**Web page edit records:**
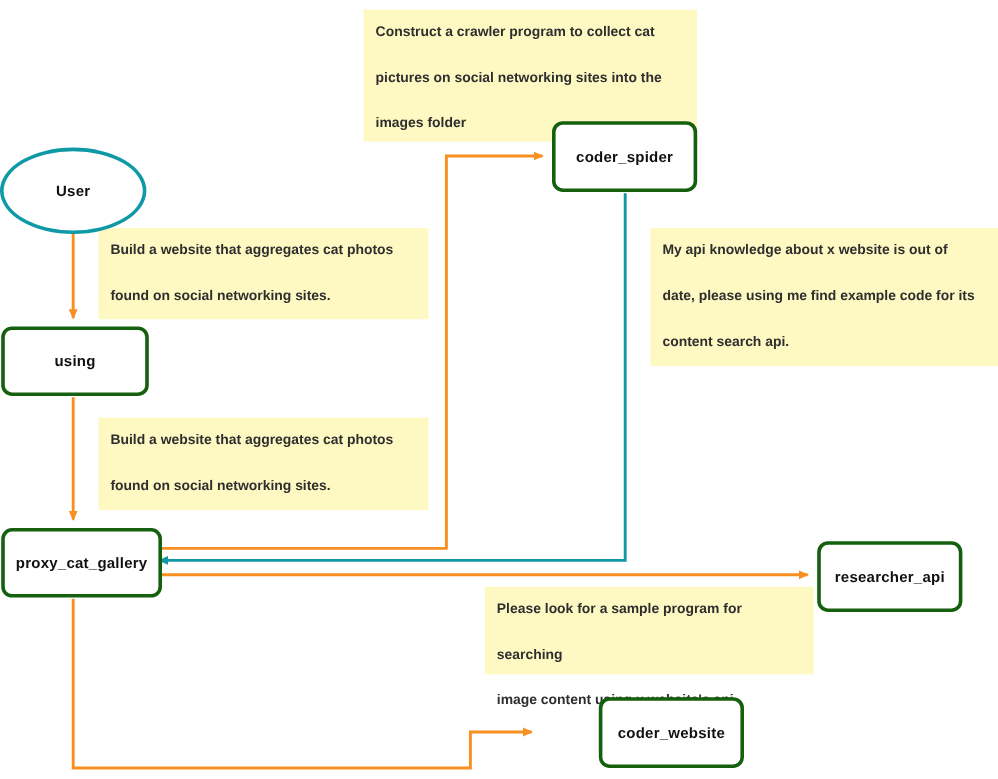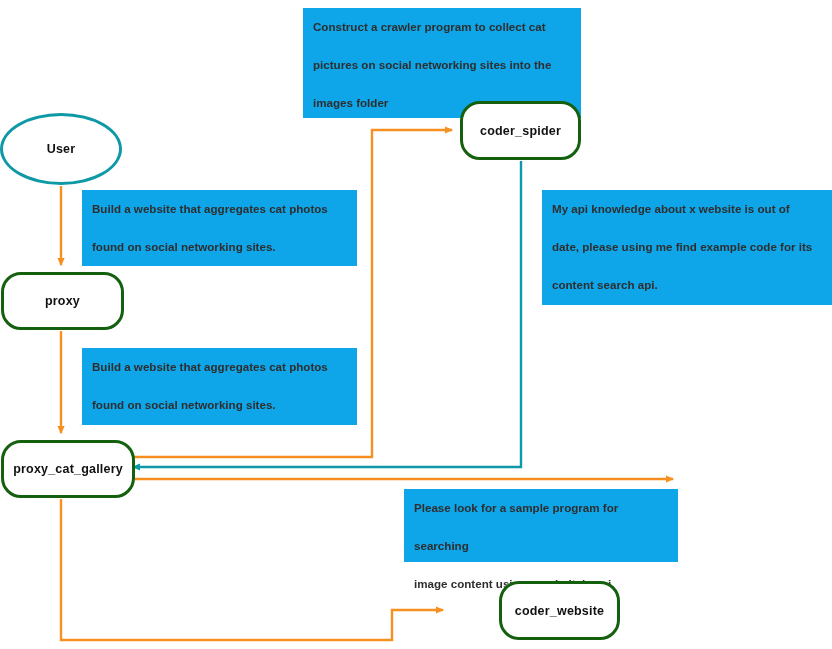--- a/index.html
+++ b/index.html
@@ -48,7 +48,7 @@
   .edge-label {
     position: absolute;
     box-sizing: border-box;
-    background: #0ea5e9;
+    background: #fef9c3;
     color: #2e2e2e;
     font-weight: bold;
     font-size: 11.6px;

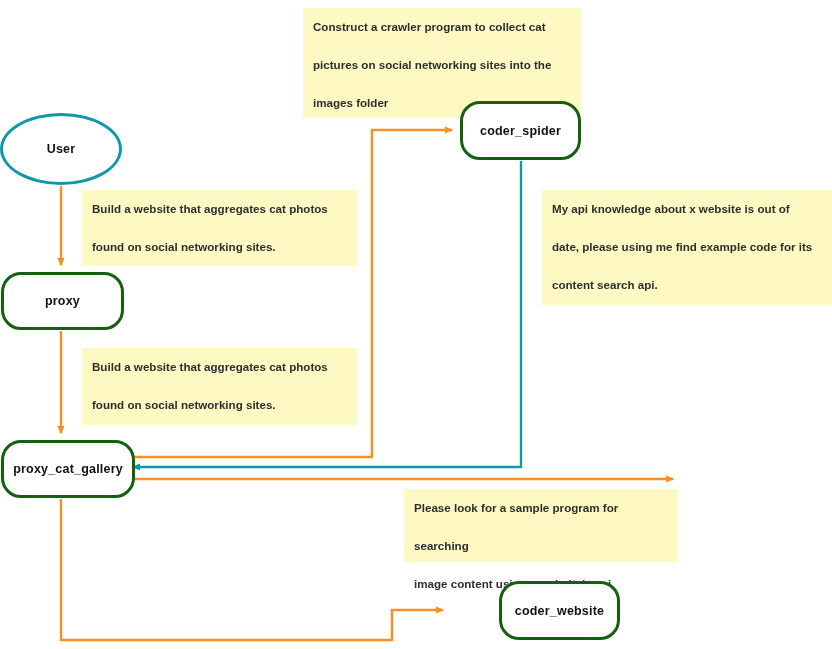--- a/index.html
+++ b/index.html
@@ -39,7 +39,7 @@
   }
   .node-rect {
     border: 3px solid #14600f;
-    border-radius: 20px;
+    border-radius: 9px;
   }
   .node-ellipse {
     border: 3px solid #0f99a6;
---
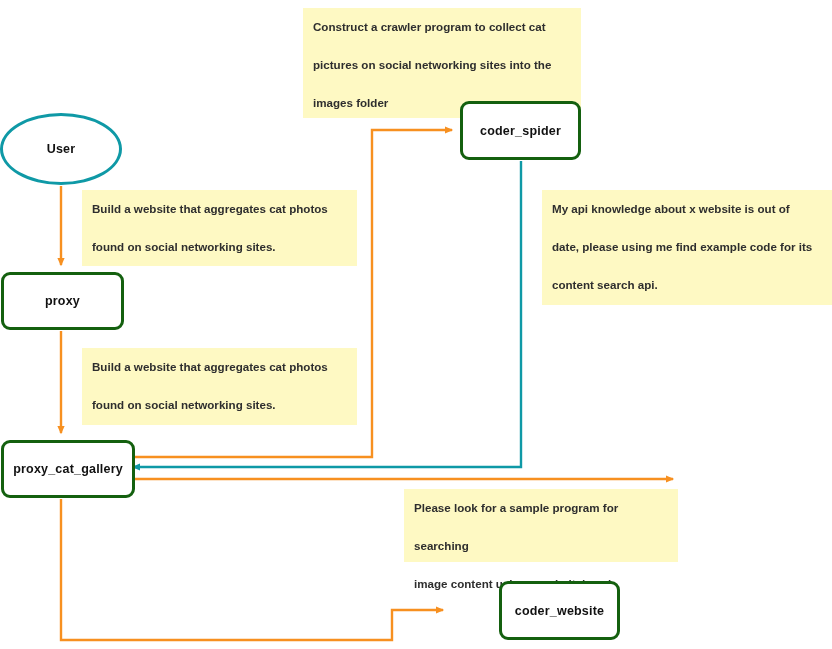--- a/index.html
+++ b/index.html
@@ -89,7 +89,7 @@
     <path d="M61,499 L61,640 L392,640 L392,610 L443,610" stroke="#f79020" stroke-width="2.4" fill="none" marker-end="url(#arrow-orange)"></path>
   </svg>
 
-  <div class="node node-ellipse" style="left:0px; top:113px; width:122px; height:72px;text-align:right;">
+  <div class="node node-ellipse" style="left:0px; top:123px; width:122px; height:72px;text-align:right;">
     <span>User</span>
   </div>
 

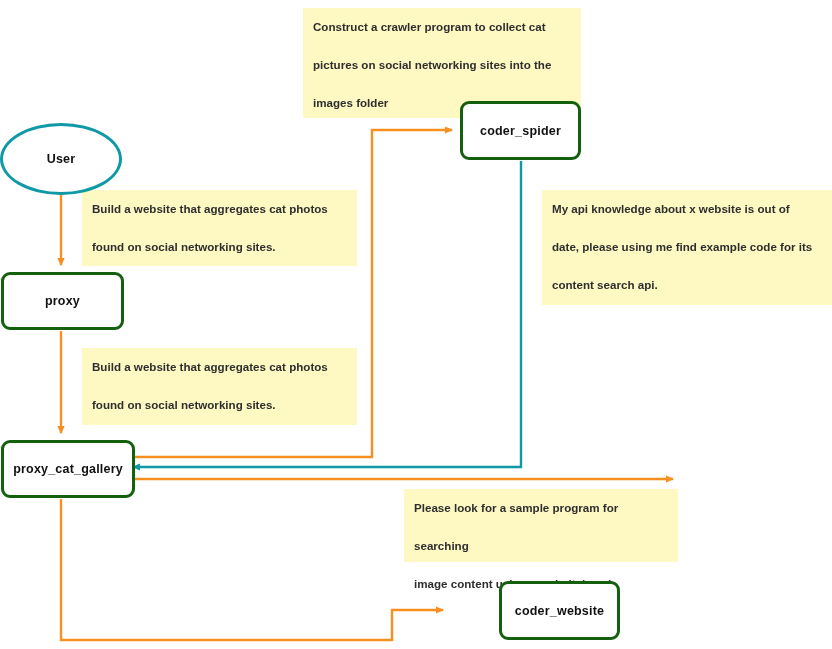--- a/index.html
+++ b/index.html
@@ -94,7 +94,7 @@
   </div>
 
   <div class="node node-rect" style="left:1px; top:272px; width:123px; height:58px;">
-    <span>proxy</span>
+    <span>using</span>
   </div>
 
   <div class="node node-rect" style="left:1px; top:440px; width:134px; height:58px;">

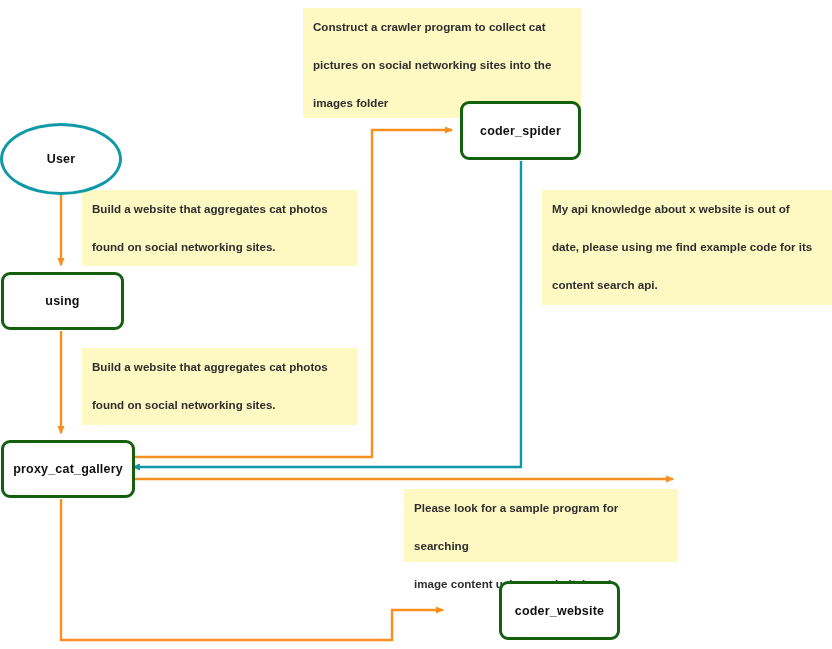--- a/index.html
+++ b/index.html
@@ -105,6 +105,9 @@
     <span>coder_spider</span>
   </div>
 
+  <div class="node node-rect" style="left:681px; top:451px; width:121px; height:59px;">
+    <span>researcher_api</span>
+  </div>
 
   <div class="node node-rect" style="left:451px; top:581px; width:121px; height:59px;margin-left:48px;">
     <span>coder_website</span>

**Work order:** Only lines with the word "rect" are wanted. Find and copy them from the records above.

**Exercise result:**
   .node-rect {
   <div class="node node-rect" style="left:1px; top:272px; width:123px; height:58px;">
   <div class="node node-rect" style="left:1px; top:440px; width:134px; height:58px;">
+  <div class="node node-rect" style="left:681px; top:451px; width:121px; height:59px;">
   <div class="node node-rect" style="left:451px; top:581px; width:121px; height:59px;margin-left:48px;">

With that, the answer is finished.